Le chef de l’Etat égyptien Abdel Fatah Al-Sissi est en visite d’Etat en France pour deux jours. Il est accueilli en grandes pompes par son homologue français, Emmanuel Macron. Ce dernier sait être réaliste quand les intérêts bien compris de son pays l’exigent, notamment en matière de vente d’armes. C’est pour quoi, il a affirmé, à la face du monde, qu’il ne va pas « conditionner la coopération avec l’Egypte à la question des droits humains ».
Cela a le mérite de la clarté et le réalisme du président français est parfaitement compréhensible. Ce qui ne l’était pas, c’est sa sortie hasardeuse sur les « caricatures » qui a suscité un tollé dans le « monde musulman », à juste titre. Et, ce « pas de deux », semble trahir chez Macron, une sorte d’attitude instable qui caractérise une démarche politique très influencée par la volonté de plaire aux médias. Heureusement que le retour de boomerang produit des effets percutants qui ont la vertu de pousser Macron, à défaut de faire son mea culpa, de marcher à reculons.

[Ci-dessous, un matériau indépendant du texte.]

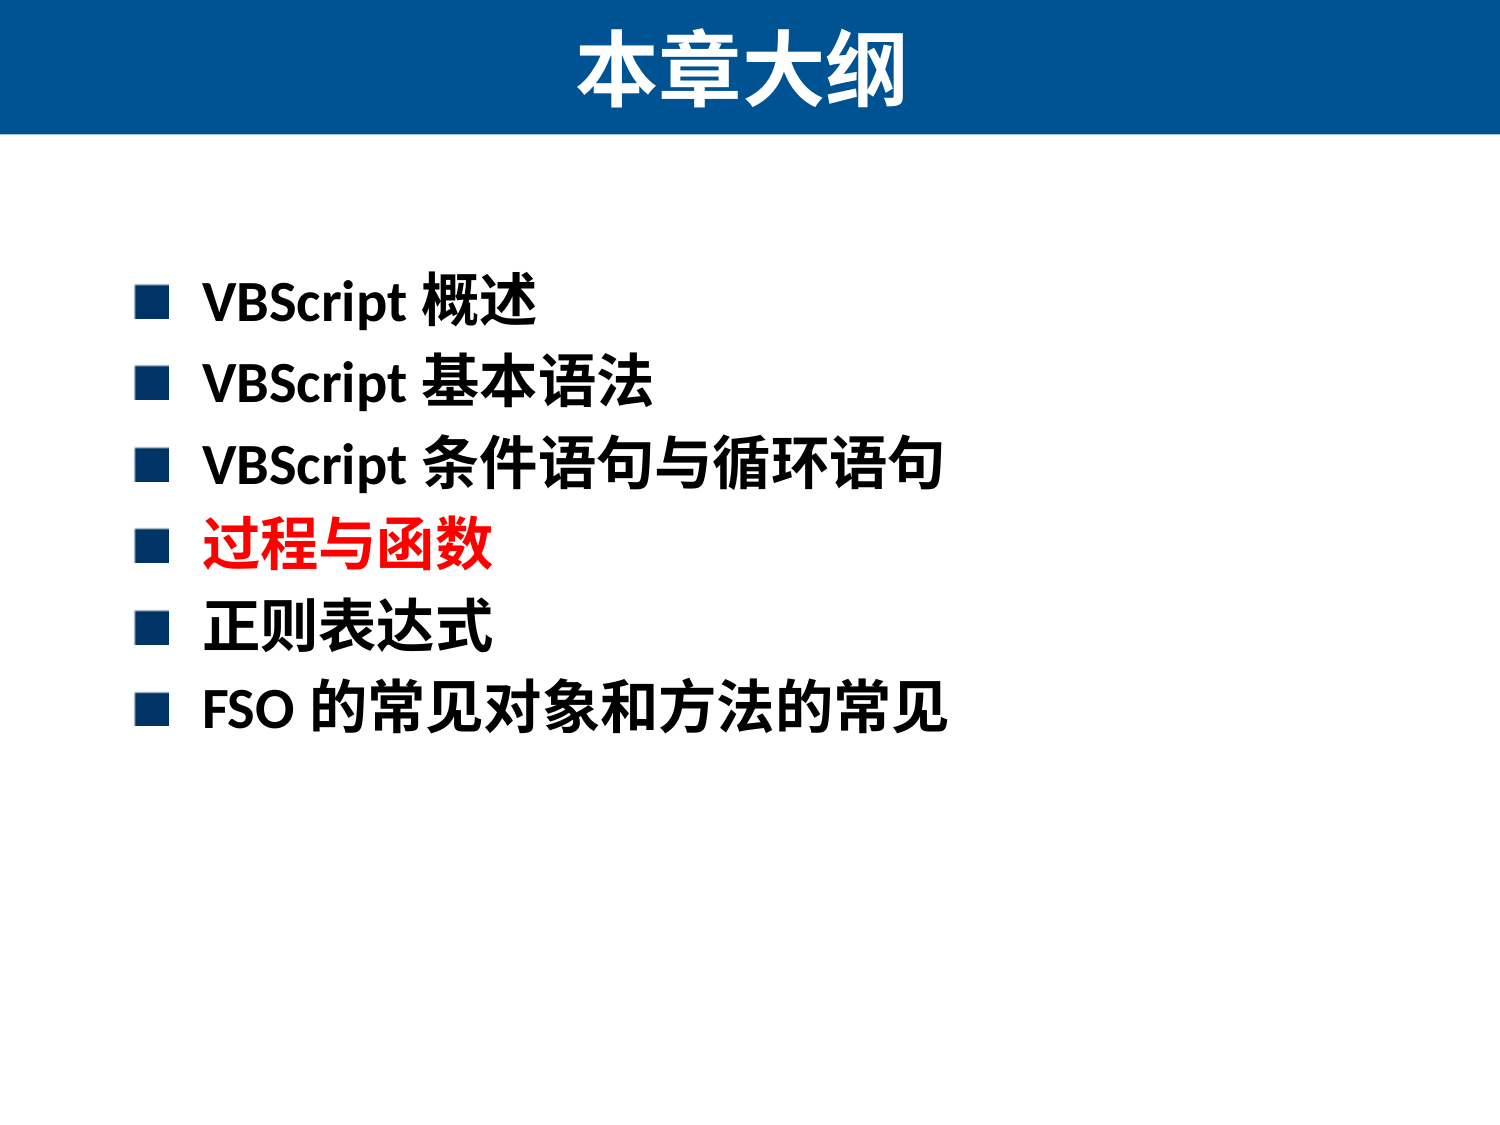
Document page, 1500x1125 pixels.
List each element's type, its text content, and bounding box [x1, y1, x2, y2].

picture [127, 440, 169, 482]
title 本章大纲 [2, 0, 1483, 135]
list VBScript概述 VBScript基本语法 VBScript条件语句与循环语句 过程与函数 正则表达式 FSO的常见对象和方法的常见对象和方法 [112, 255, 1130, 976]
picture [127, 521, 169, 563]
picture [127, 358, 169, 400]
picture [127, 603, 169, 645]
picture [127, 685, 169, 726]
picture [127, 277, 169, 319]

La visite de Al Sissi à Paris est une occasion inespérée et/ou souhaitée pour rectifier le tir et lancer un message d’apaisement au monde musulman. Mais, toujours gêné aux entournures par les commentaires de la presse sur « la question des droits de l’homme », il assume en refusant de conditionner la coopération bilatérale à la condition des droits humains, tout en faisant savoir, cependant qu’il y a désaccord sur ce sujet.
Al-Sissi, lui a d’ailleurs fait remarquer que l’expression libre de son point de vue sur les « caricatures » avait heurté des millions de musulmans et que cela méritait d’être examiné. Ces échanges diplomatiques mettent en exergue le fait que la coopération entre les Etats ne peut pas être otage des considérations, certes légitimes, sur le respect des droits humains.

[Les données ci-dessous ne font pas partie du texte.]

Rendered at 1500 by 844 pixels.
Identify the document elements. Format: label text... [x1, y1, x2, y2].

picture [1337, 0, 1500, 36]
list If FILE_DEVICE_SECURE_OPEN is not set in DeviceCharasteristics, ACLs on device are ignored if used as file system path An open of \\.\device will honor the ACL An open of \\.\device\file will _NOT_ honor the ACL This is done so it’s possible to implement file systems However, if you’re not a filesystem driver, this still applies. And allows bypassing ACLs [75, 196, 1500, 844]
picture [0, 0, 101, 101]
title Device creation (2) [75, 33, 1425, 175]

Est-il défendable, moralement, de vendre des armes ? Dans l’absolu, la réponse est non, mais dans le monde réel, les contingences l’imposent, en justifiant leur fabrication et leur commercialisation, notamment dans un système économique capitaliste mondial. Vendre donc, mais à qui ? A ceux qui peuvent payer et/ou qui sont des alliés.
La France est l’un des plus gros vendeurs d’armes du monde, il faut le savoir. Cette industrie génère d’énormes profits et créent des emplois aussi. Un tel pays ne peut faire fi de cette réalité pour faire plaisir à des médias et à des ONG que personne n’a élu. Est-ce faire l’éloge d’un cynisme total ? Non, mais plaider pour un réalisme nécessaire. Macron doit savoir bien peser ses mots et se faire violence pour parler moins face aux journalistes.
Le partenariat avec l’Egypte est l’ombre portée de celui avec des pays du Golfe et de l’Arabie Saoudite, Il s’enracine en opposition avec la Turquie qui attaque violemment Macron, à chaque fois que l’occasion se présente. La lune de miel avec l’Egypte de Al-Sissi est compréhensible, la rebuffade par rapport aux pressions des droits de l’hommiste aussi.
Maintenant le président français doit tenir sur cette ligne de crête comme un funambule des discours. Macron va-t-il tenir la distance ? Rien n’est moins sûr ! L’homme aime tellement parler et s’enfonce, souvent dans ses propres dérapages verbaux.